British Open Celebrates Centenary Today!

7 Feb 2022

The British Open Squash Championship - for most its history considered the sport's World Championship - today celebrates its centenary.

Research by World Squash Library has revealed that the first Women's British Open began on 7 February 1922 - exactly 100 years ago. The sport's archives have generally simply recorded an event's year, or even season, rather than more detail.

Played Queen's Club in London - as were the following 17 editions - the inaugural championship took place between 7-9 February 1922. The Women's event preceded the Men's championship, which began eight years later in 1930 - the men playing on a challenge basis until 1947.

"Until now, for the first few decades, actual dates have not been listed for British Open editions," Library founder Andrew Shelley explained: "And as they often denoted the year of the start of the British squash season (which ran from September to April), many were simply incorrect!

"Events were often held both before and after the New Year - so, in some years there were two events and in others none at all!"

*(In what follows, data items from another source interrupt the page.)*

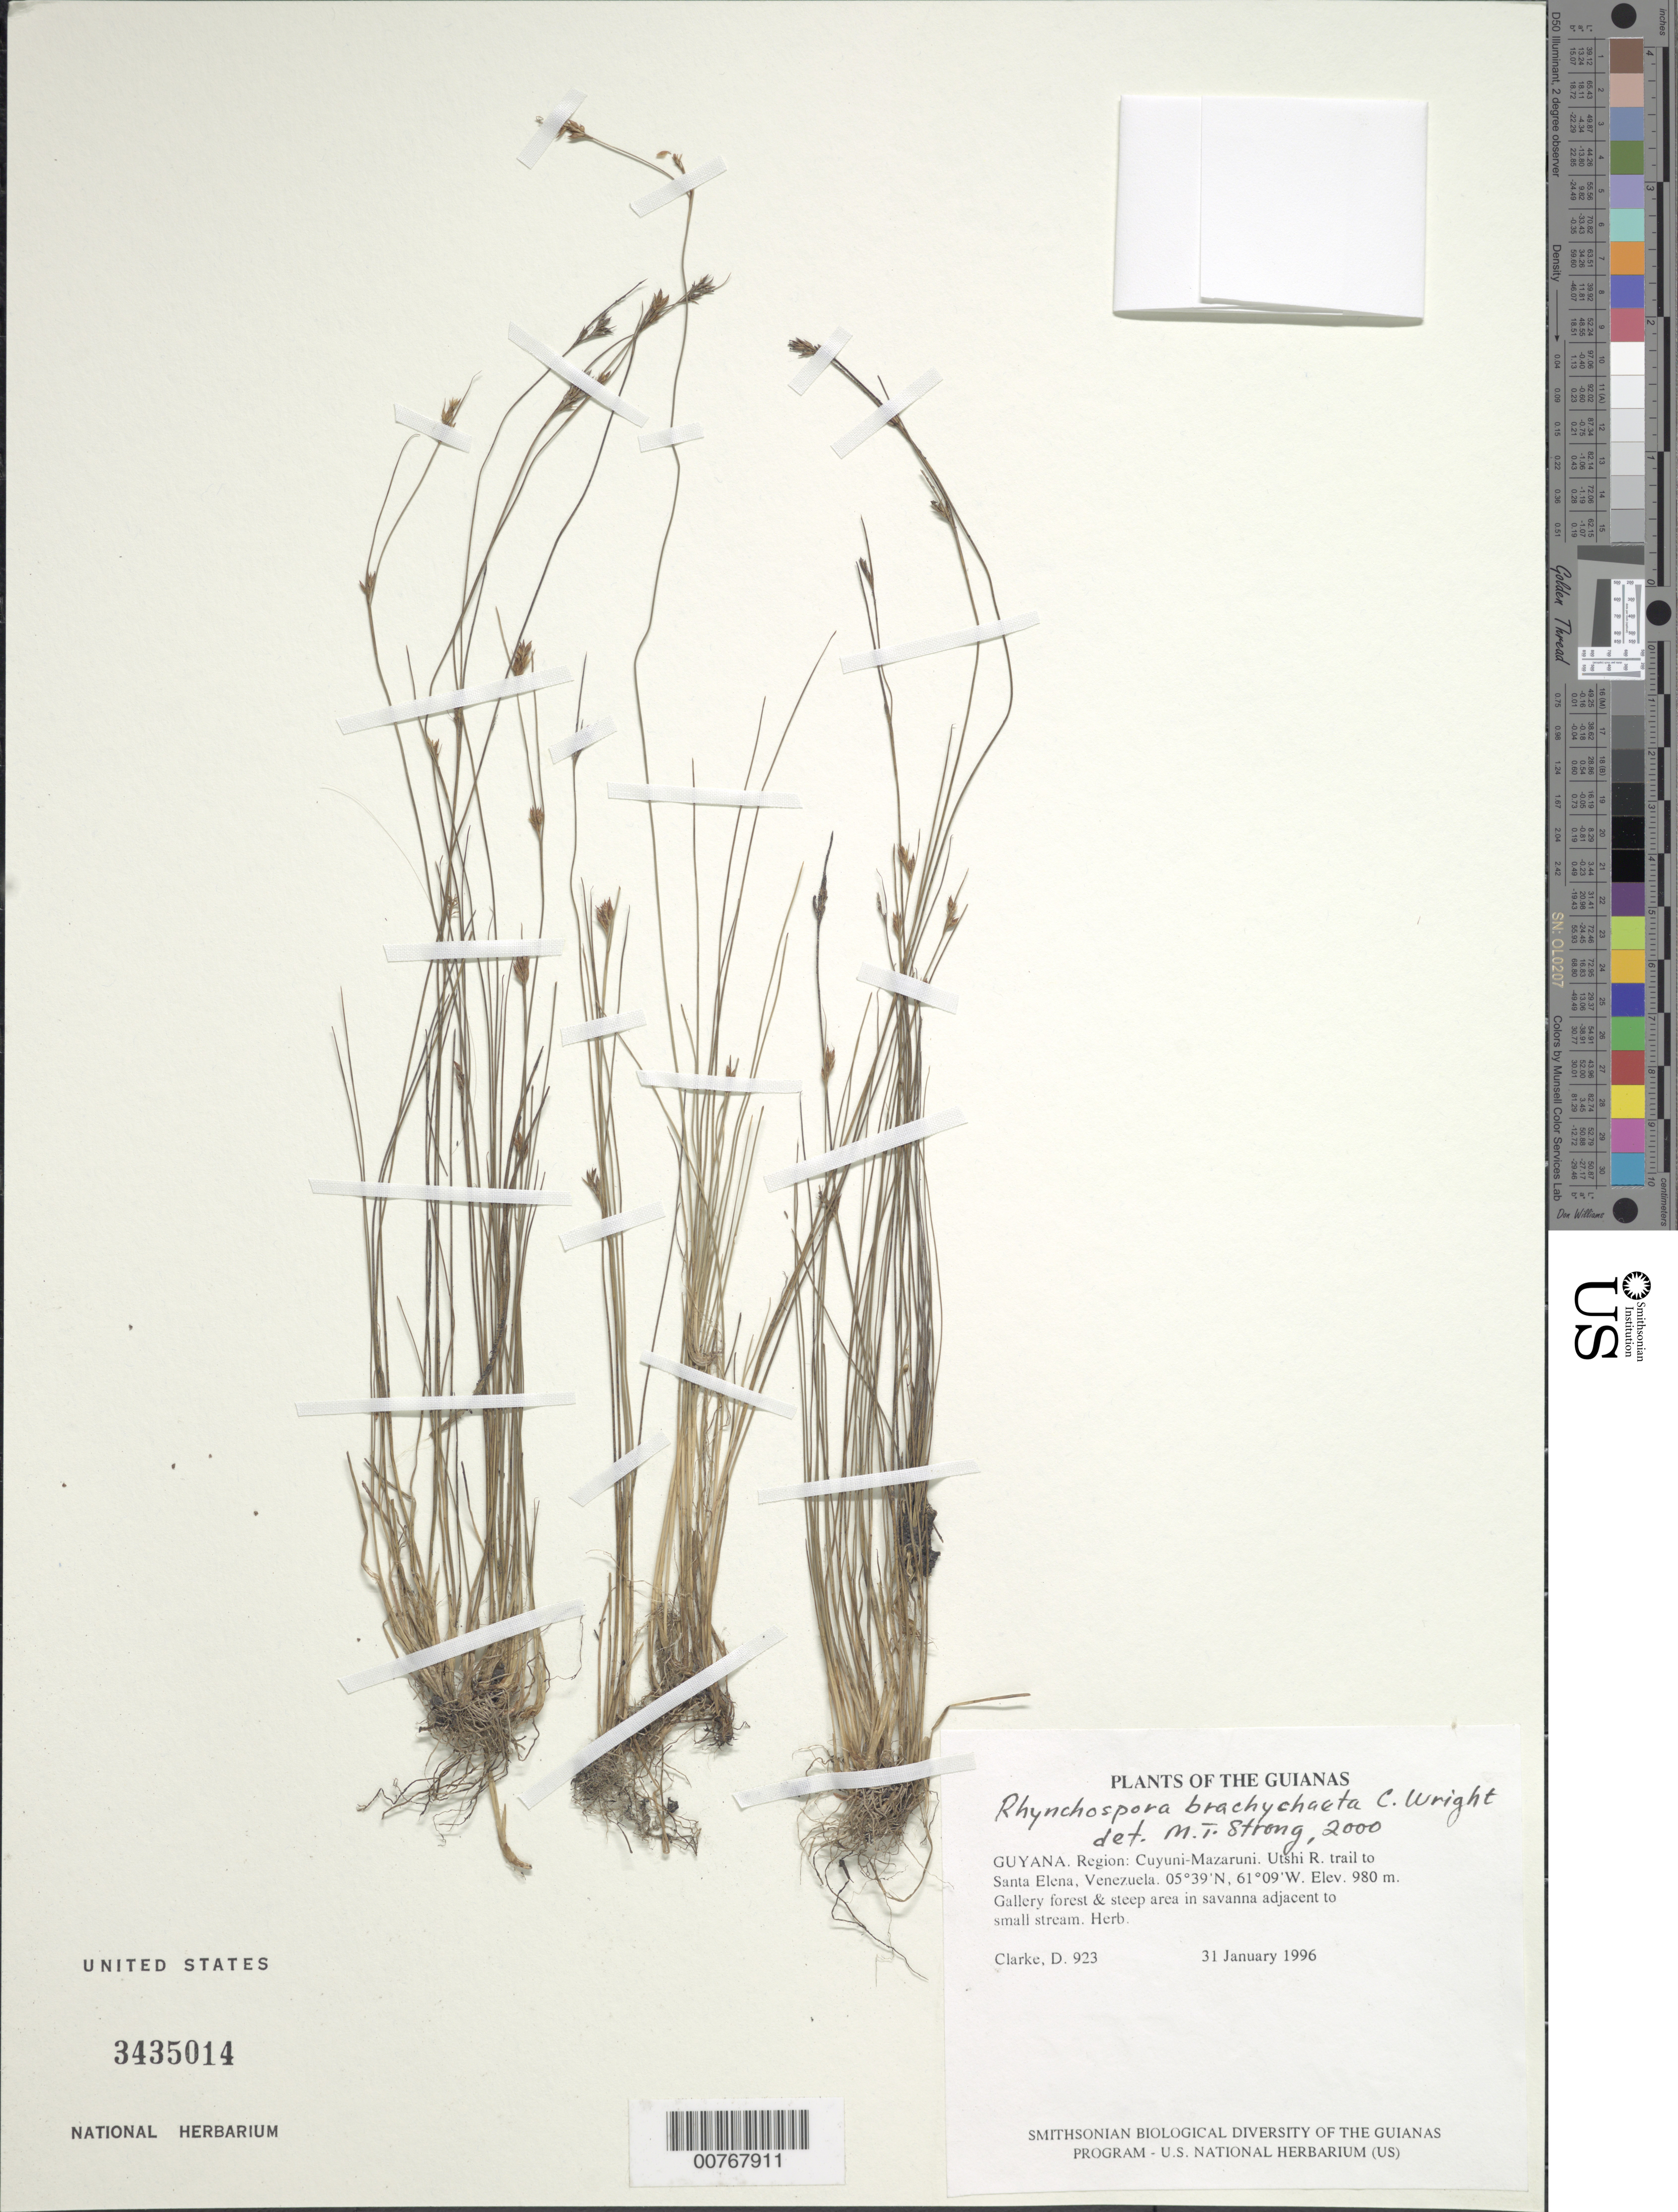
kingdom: Plantae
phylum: Tracheophyta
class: Liliopsida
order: Poales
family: Cyperaceae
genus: Rhynchospora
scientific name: Rhynchospora brachychaeta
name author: C. Wright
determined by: Strong, M. T., (US), Smithsonian Institution - National Museum of Natural History (UNITED STATES)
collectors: H. D. Clarke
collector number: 923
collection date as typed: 31 January 1996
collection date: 1996-01-31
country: Guyana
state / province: Cuyuni-Mazaruni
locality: Utshi R. trail to Santa Elena, Venezuela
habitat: Gallery forest & steep area in savanna adjacent to small stream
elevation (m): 980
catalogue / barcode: US 3435014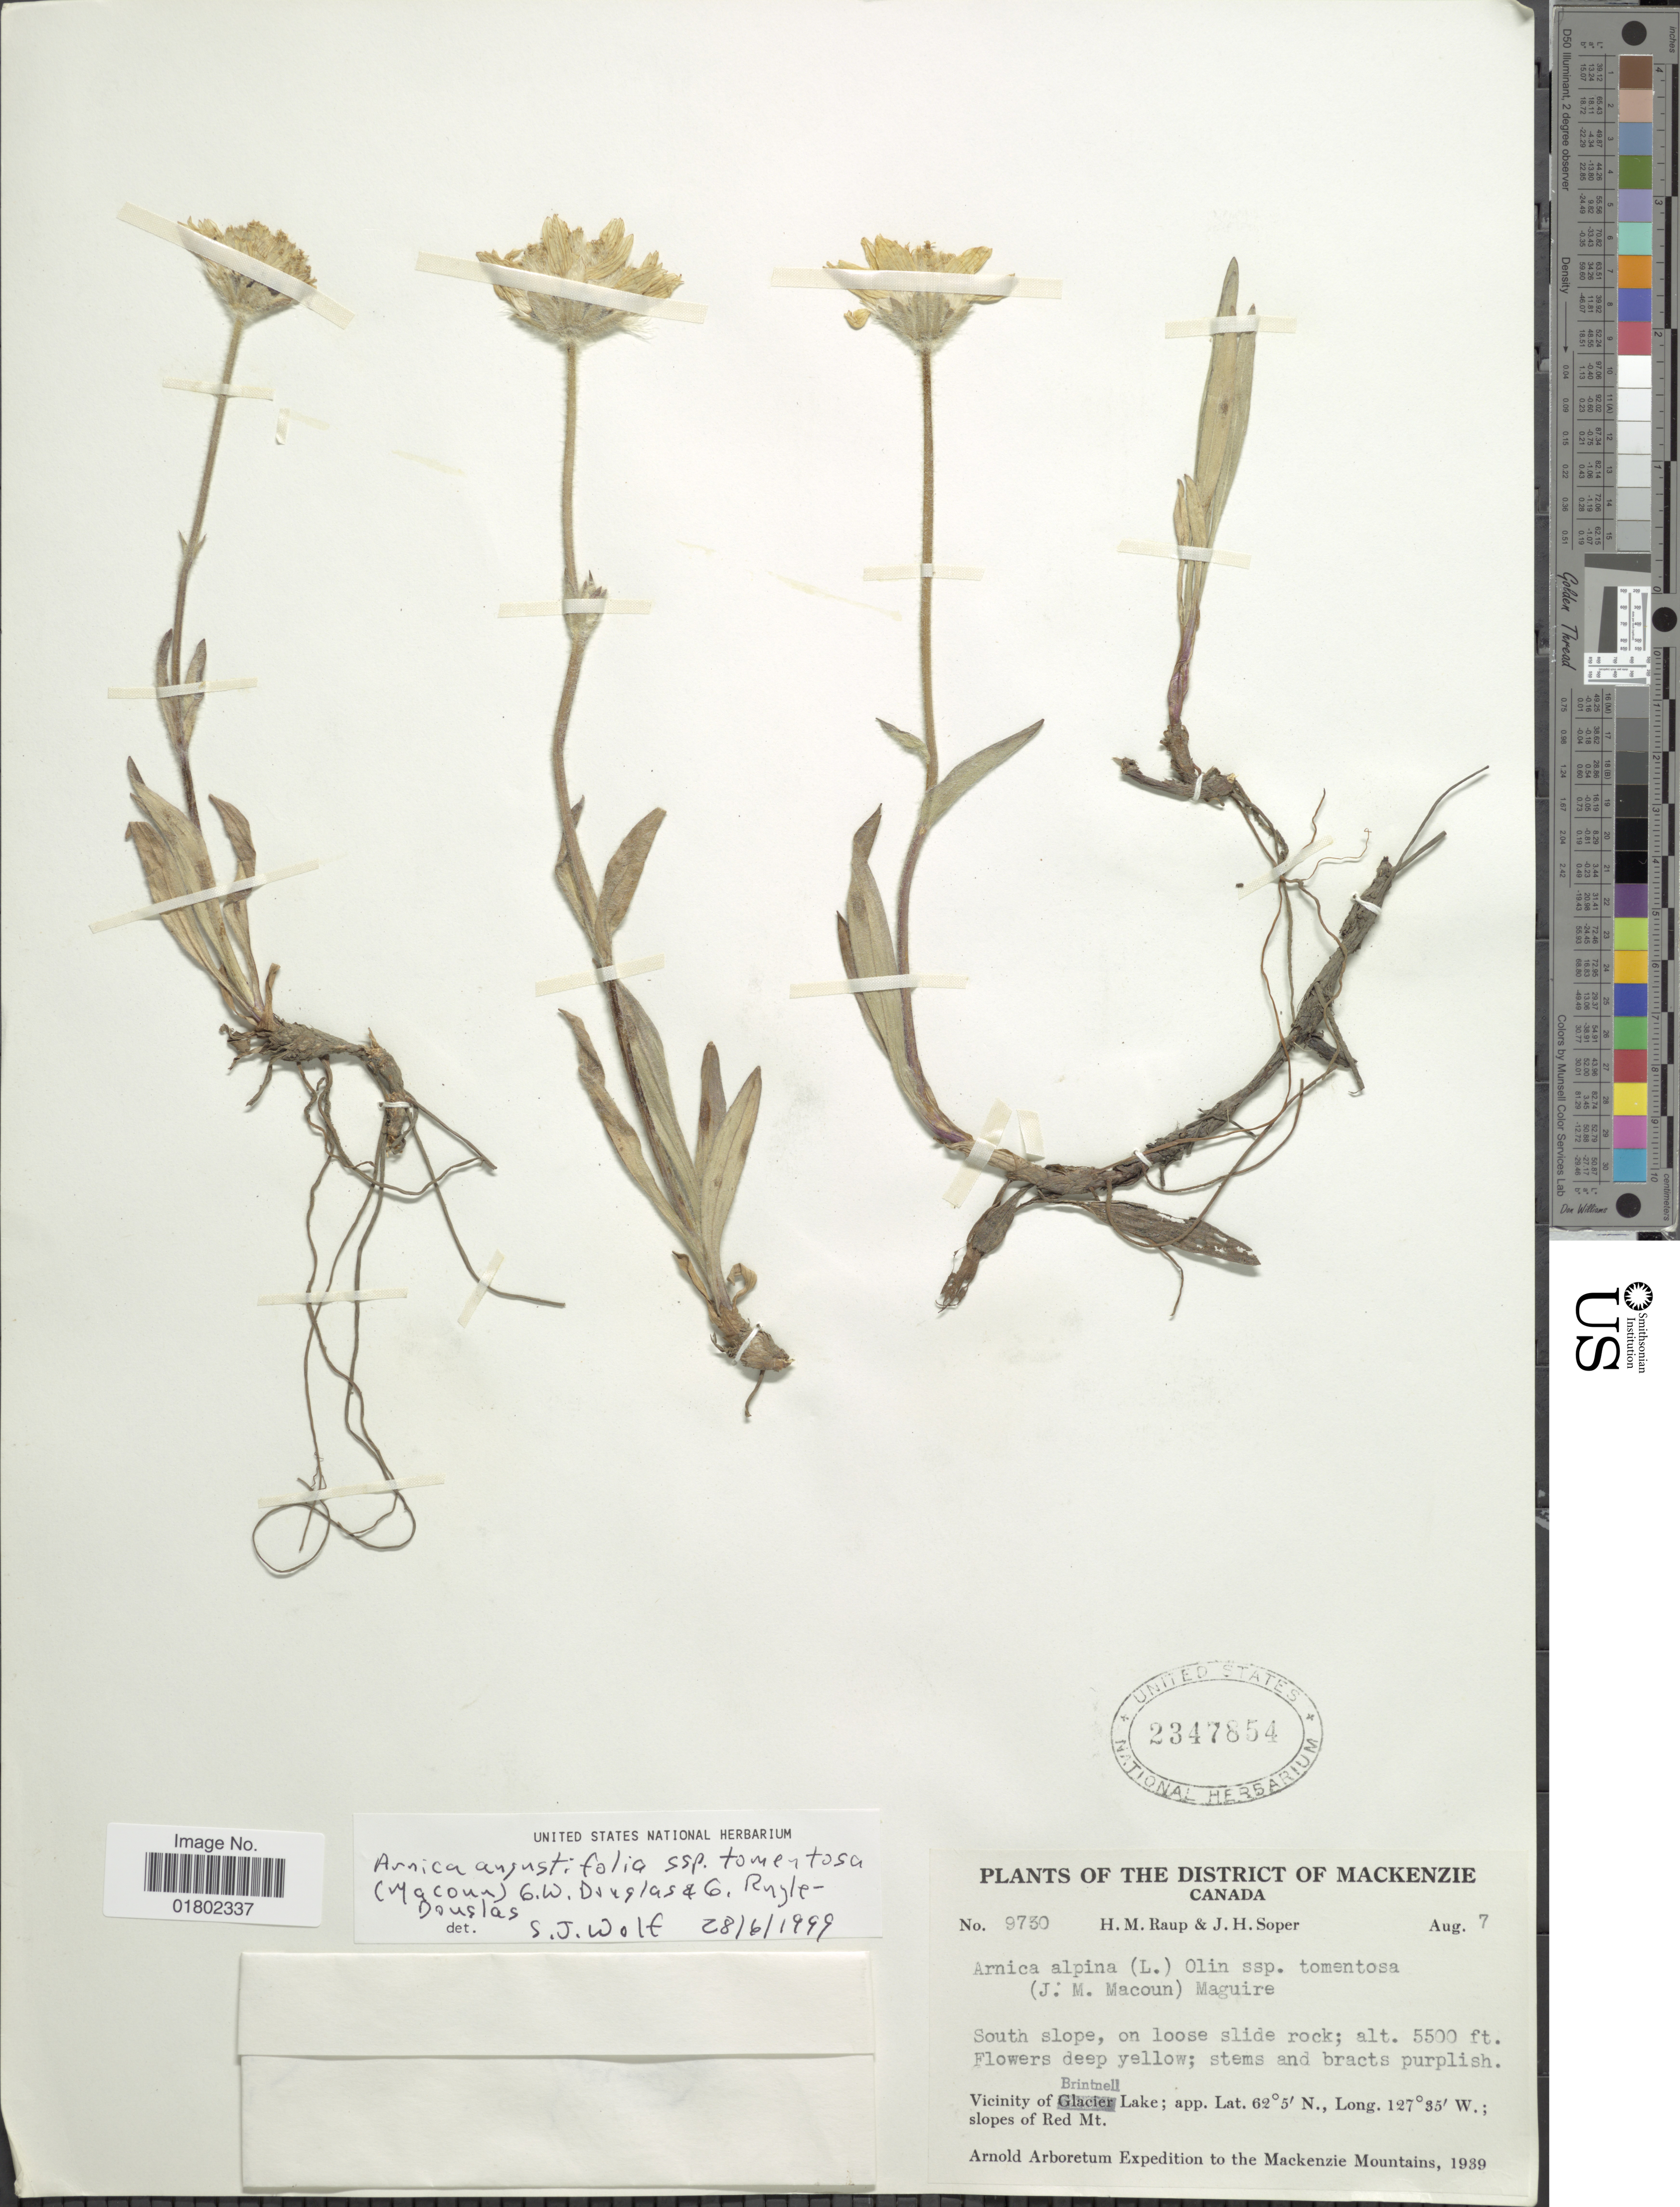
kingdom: Plantae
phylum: Tracheophyta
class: Magnoliopsida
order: Asterales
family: Asteraceae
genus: Arnica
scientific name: Arnica alpina subsp. tomentosa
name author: (Macoun) Maguire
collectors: H. Raup & J. H. Soper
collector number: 9730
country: Canada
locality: The District of Mackenzie, south slope, Vicinity of Glacier Lake, slopes of Red Mt.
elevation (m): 1676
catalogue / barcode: US 2347854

The full history of squash's unofficial world title (before the World Open began in 1976) is now available at www.squashlibrary.info/british-open

[Pictured above is a selection of multiple winners (L to R from top): Heather McKay, Jansher Khan, Janet Morgan, Jahangir Khan, Michelle Martin, Geoff Hunt, Nicol David, Hashim Khan & Susan Devoy]

"The page details the dates, venues, winners, programme scans and champions posters as a new Library reference resource for our sport," Shelley concluded.